# Your task
Where the data below begins, start duplicating lines exactly, and finish with the line containing "The Triple Gem: the"; add nothing else. Leave the pictures out.

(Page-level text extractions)
|---|
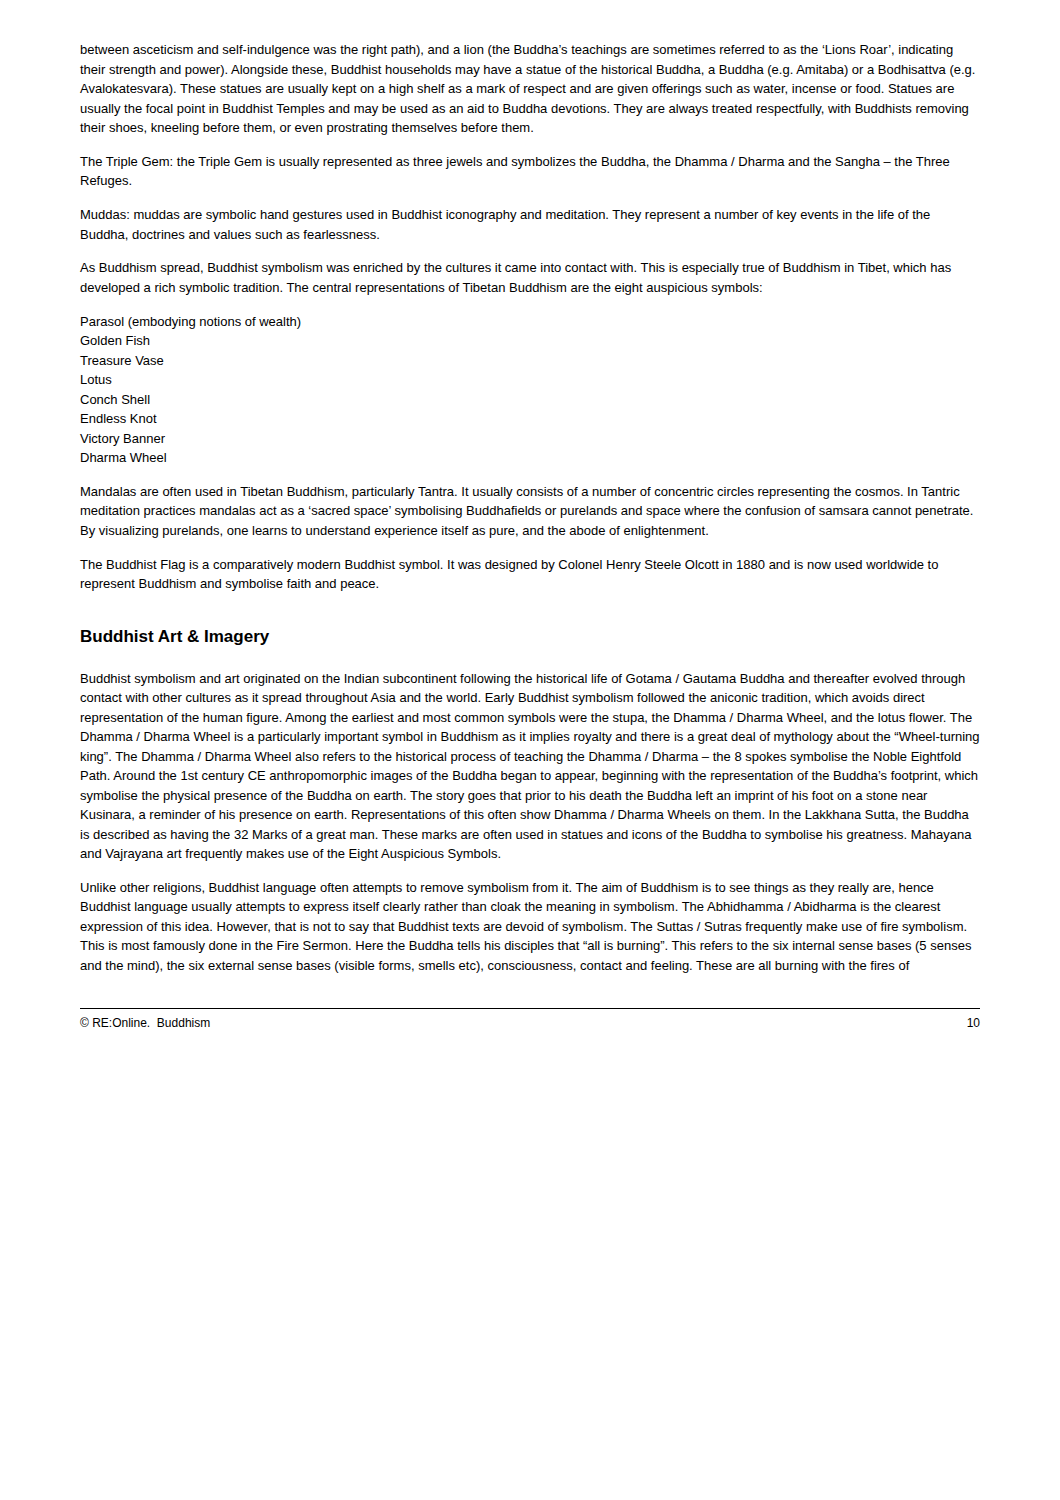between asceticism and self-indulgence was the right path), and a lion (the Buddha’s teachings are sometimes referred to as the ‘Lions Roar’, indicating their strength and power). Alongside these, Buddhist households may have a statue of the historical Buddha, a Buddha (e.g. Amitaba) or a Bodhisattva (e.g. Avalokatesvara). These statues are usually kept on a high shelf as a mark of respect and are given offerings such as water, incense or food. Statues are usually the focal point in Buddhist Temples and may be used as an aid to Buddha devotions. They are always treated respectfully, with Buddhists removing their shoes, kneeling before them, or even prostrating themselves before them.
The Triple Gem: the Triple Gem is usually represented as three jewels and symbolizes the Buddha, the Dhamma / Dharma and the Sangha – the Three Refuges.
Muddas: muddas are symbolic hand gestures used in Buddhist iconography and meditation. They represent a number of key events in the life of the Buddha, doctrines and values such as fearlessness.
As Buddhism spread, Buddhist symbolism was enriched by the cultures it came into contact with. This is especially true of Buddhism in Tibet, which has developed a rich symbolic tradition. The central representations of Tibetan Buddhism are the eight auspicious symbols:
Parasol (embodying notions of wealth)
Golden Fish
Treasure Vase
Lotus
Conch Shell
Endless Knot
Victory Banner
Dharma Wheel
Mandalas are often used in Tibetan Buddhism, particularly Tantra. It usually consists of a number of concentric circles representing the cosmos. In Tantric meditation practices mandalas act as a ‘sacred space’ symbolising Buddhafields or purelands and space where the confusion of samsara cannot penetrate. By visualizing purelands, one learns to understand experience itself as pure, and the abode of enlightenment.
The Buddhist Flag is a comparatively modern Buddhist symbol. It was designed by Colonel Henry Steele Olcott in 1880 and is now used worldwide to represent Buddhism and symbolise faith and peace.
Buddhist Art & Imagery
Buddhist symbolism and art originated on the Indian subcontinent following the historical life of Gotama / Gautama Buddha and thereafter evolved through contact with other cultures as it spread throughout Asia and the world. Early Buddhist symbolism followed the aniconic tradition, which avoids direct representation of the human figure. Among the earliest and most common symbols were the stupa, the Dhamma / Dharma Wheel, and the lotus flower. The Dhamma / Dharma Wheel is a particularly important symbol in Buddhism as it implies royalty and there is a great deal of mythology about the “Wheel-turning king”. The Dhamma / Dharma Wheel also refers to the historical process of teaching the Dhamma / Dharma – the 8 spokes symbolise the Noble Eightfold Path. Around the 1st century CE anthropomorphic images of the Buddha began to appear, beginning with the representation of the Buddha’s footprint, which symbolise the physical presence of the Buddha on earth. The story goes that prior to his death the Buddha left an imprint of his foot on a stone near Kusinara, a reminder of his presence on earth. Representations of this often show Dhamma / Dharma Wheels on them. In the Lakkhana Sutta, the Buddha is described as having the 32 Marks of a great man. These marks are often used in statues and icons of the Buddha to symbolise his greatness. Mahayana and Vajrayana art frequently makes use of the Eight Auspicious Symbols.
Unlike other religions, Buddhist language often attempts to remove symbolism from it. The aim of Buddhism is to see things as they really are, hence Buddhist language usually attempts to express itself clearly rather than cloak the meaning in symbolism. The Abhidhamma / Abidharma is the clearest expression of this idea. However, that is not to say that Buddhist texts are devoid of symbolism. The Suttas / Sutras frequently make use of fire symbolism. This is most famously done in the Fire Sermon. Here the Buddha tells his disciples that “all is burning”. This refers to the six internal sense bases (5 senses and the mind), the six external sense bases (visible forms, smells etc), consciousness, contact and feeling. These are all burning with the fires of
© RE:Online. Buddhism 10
|---|
# Solution
between asceticism and self-indulgence was the right path), and a lion (the Buddha’s teachings are sometimes referred to as the ‘Lions Roar’, indicating their strength and power). Alongside these, Buddhist households may have a statue of the historical Buddha, a Buddha (e.g. Amitaba) or a Bodhisattva (e.g. Avalokatesvara). These statues are usually kept on a high shelf as a mark of respect and are given offerings such as water, incense or food. Statues are usually the focal point in Buddhist Temples and may be used as an aid to Buddha devotions. They are always treated respectfully, with Buddhists removing their shoes, kneeling before them, or even prostrating themselves before them.
The Triple Gem: the Triple Gem is usually represented as three jewels and symbolizes the Buddha, the Dhamma / Dharma and the Sangha – the Three Refuges.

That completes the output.